◆ Data extract:
----
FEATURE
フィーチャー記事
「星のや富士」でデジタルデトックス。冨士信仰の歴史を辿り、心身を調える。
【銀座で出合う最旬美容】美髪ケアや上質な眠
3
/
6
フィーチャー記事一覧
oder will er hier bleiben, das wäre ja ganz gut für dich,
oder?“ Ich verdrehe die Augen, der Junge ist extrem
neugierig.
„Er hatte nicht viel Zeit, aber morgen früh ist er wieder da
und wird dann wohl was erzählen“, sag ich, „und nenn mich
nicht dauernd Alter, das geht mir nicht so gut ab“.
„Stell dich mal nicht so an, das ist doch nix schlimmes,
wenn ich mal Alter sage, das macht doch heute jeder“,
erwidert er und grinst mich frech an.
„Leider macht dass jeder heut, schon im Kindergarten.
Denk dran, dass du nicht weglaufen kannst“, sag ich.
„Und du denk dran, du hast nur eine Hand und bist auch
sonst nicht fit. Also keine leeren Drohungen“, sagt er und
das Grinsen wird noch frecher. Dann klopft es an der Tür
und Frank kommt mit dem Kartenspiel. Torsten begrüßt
----
Reproduce every line of the data above with no changes at all.

◆ Response for this exercise:
FEATURE
フィーチャー記事
「星のや富士」でデジタルデトックス。冨士信仰の歴史を辿り、心身を調える。
【銀座で出合う最旬美容】美髪ケアや上質な眠
3
/
6
フィーチャー記事一覧
oder will er hier bleiben, das wäre ja ganz gut für dich,
oder?“ Ich verdrehe die Augen, der Junge ist extrem
neugierig.
„Er hatte nicht viel Zeit, aber morgen früh ist er wieder da
und wird dann wohl was erzählen“, sag ich, „und nenn mich
nicht dauernd Alter, das geht mir nicht so gut ab“.
„Stell dich mal nicht so an, das ist doch nix schlimmes,
wenn ich mal Alter sage, das macht doch heute jeder“,
erwidert er und grinst mich frech an.
„Leider macht dass jeder heut, schon im Kindergarten.
Denk dran, dass du nicht weglaufen kannst“, sag ich.
„Und du denk dran, du hast nur eine Hand und bist auch
sonst nicht fit. Also keine leeren Drohungen“, sagt er und
das Grinsen wird noch frecher. Dann klopft es an der Tür
und Frank kommt mit dem Kartenspiel. Torsten begrüßt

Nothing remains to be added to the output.